The optical arrangement of an inverted microscope is equivalent to that of an upright microscope, except the optical path is flipped such that the specimen is illuminated from above and observed from below. The observation target can also be a fixed specimen on a glass slide, but more often inverted microscopes are used for observing cultured cells in dishes. It is a common tool in basic research, drug discovery screening, safety evaluation, and also the manufacturing process of regenerative medicines. Objective lenses are generally interchangeable on upright and inverted microscopes produced by a common manufacturer. Various microscope components are available to support different contrasting techniques, such as transmitted light (brightfield) and fluorescence. With fluorescence, the excitation illumination is focused in the specimen using the same objective lens that collects the fluorescence emission.
Stereomicroscopes are oriented such that the specimen is imaged from above, similar to upright microscopes. It has two optical paths, allowing for observation of the specimen from two different angles, which results in a stereoscopic 3D-like view with the illusion of depth. Furthermore, the objective lens can observe specimens across a wider field of view than typical upright or inverted microscopes. It is suitable for performing fine specimen manipulations, such as dissection.

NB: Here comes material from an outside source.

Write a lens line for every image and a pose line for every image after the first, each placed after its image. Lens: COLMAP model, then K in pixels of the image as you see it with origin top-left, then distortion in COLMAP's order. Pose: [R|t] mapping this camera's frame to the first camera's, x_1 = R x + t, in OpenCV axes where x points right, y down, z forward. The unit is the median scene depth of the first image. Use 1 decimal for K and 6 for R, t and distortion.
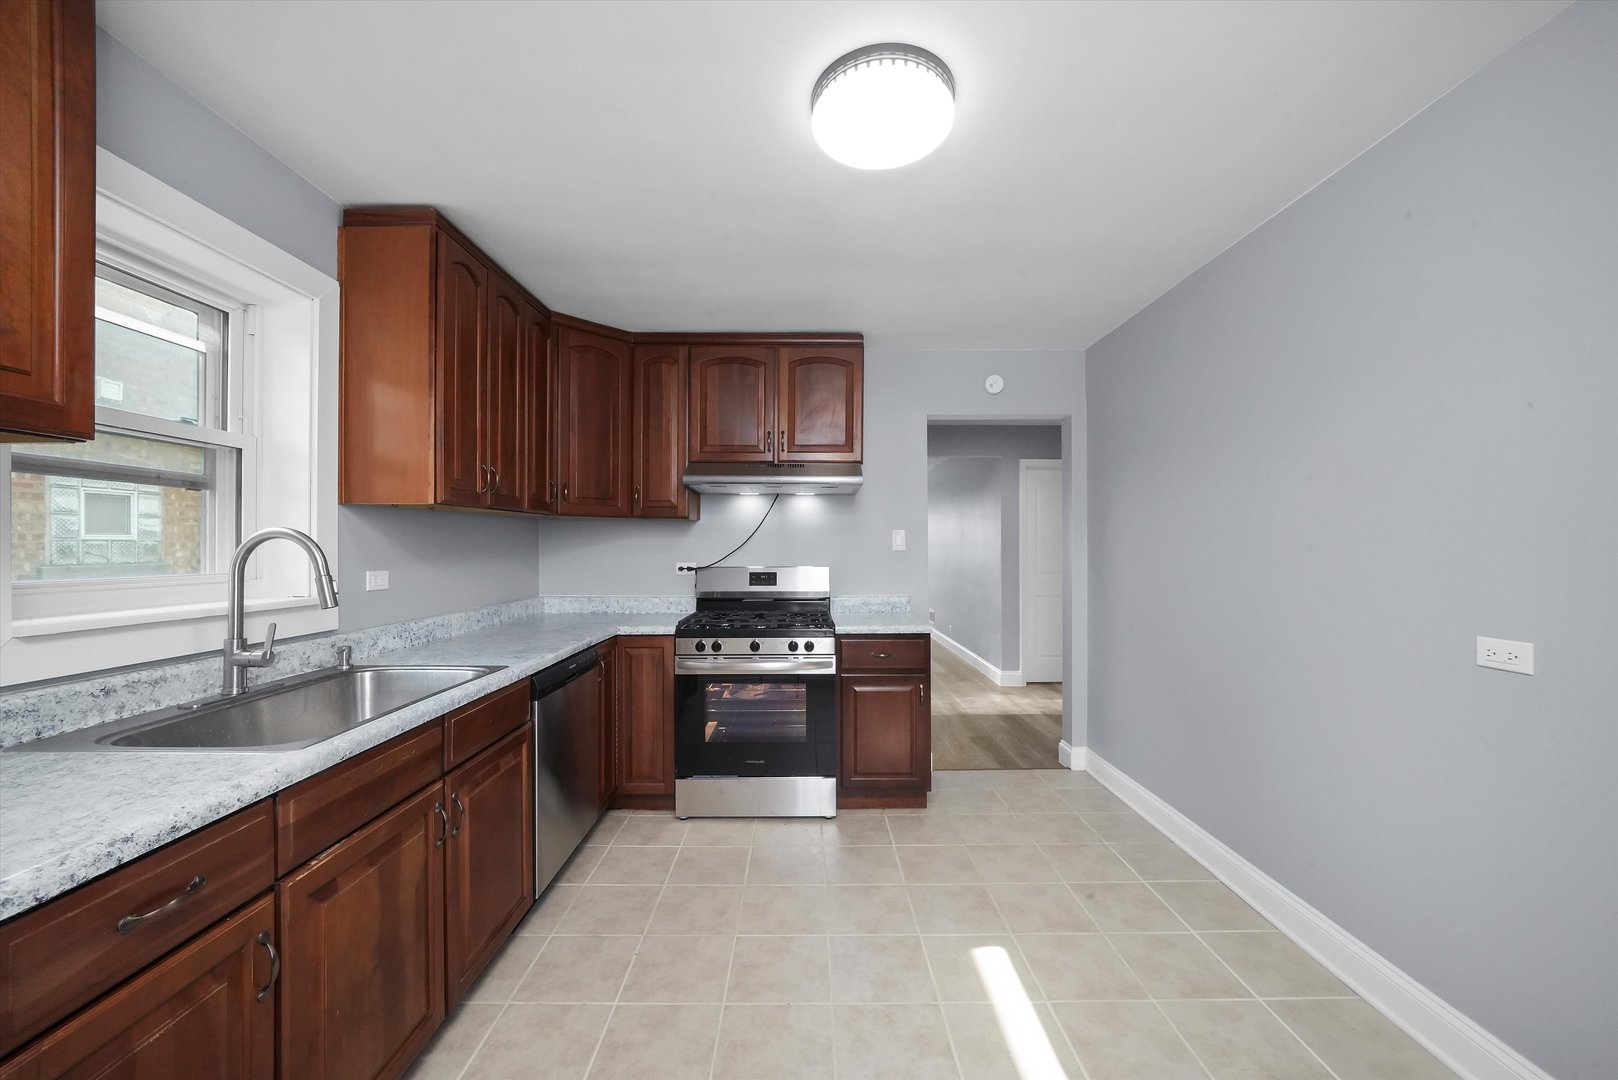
lens RADIAL K [[614.6, 0, 810.3], [0, 614.6, 546.3], [0, 0, 1]] dist [-0.001860, 0.000079]
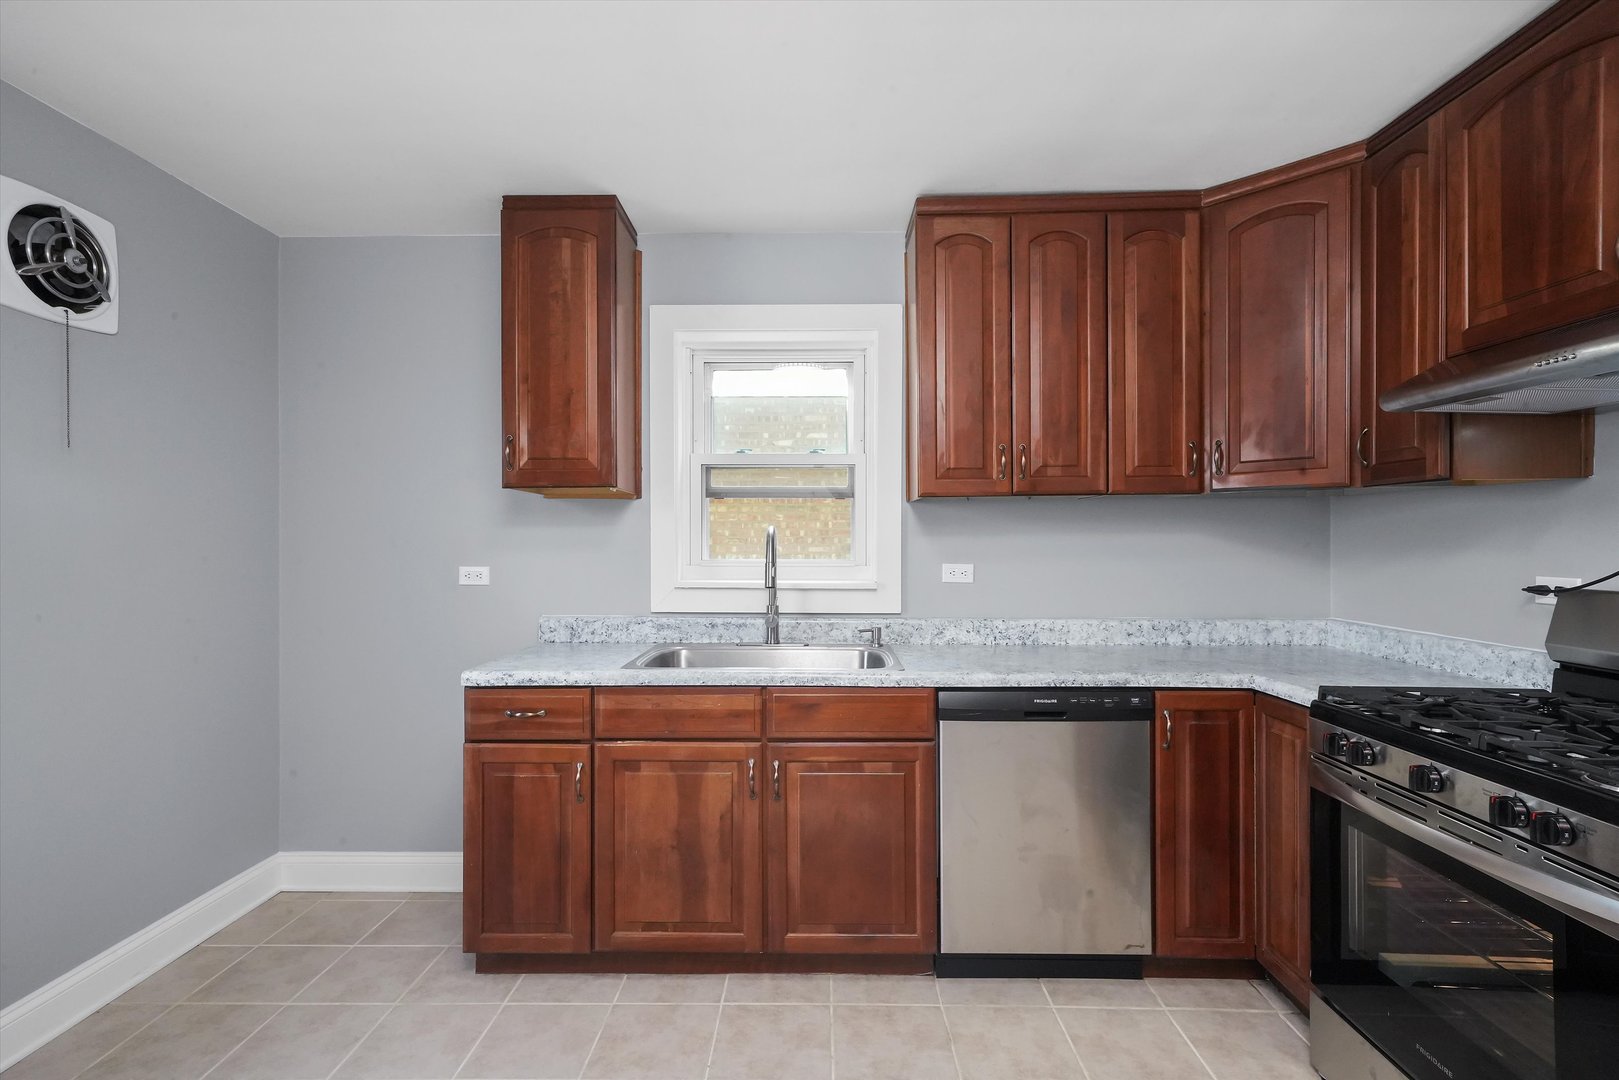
lens RADIAL K [[774.1, 0, 811.6], [0, 774.1, 542.8], [0, 0, 1]] dist [0.017535, -0.000264]
pose [[-0.019462, 0.004051, -0.999802, 0.446694], [0.000787, 0.999992, 0.004036, -0.000284], [0.999810, -0.000708, -0.019465, 0.589354]]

A confocal microscope system mainly consists of a laser light source, confocal scanner, microscope stand, detector system, and computer/software for controlling the various components. It is a large-scale system that scans a laser beam through the sample, detecting the signal at each position sequentially, and using a computer to recombine the information from each position into a complete image. Confocal systems can be configured on both inverted and upright microscope stands, depending on the purpose of the system.

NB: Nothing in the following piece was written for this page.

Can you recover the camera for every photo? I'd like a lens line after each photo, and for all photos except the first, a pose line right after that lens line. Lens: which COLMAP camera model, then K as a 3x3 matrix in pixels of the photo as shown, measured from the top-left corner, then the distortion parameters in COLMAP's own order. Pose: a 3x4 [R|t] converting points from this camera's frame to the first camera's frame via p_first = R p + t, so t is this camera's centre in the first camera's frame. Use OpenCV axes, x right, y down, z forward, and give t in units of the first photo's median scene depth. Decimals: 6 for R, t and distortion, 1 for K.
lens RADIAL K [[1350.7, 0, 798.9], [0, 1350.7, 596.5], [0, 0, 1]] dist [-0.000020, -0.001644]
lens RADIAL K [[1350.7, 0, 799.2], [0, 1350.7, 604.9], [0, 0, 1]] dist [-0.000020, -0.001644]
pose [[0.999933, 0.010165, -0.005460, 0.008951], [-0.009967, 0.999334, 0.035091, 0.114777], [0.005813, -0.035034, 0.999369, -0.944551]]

A confocal microscope uses a laser light source to provide point illumination, and a pinhole is placed prior to the photodetector in a plane conjugate to that of the illuminated point in the specimen. If light is in focus in one plane, it will be in focus in subsequent conjugate planes. Thus the pinhole is a spatial filter that only allows light that was in focus at the objective focal plane to pass, rejecting out-of-focus light and allowing operators to observe discrete optical sections. The laser is focused to a diffraction-limited point in the specimen and raster scanned in the XY directions by the scanner unit. The generated fluorescence emission is captured by the objective lens and descanned by the scanner unit such that the light is always incident on the same location on the detector, regardless of scan position in the specimen. The detector samples the signal at a predefined frequency such that signal can be assigned to single pixels in the resulting image.
The specimen or objective lens can be physically moved in the Z direction to capture images from multiple XY planes, which can then be combined into a 3D representation. This is an effective method for observing the internal 3D structure of cells because it works well even in thick samples.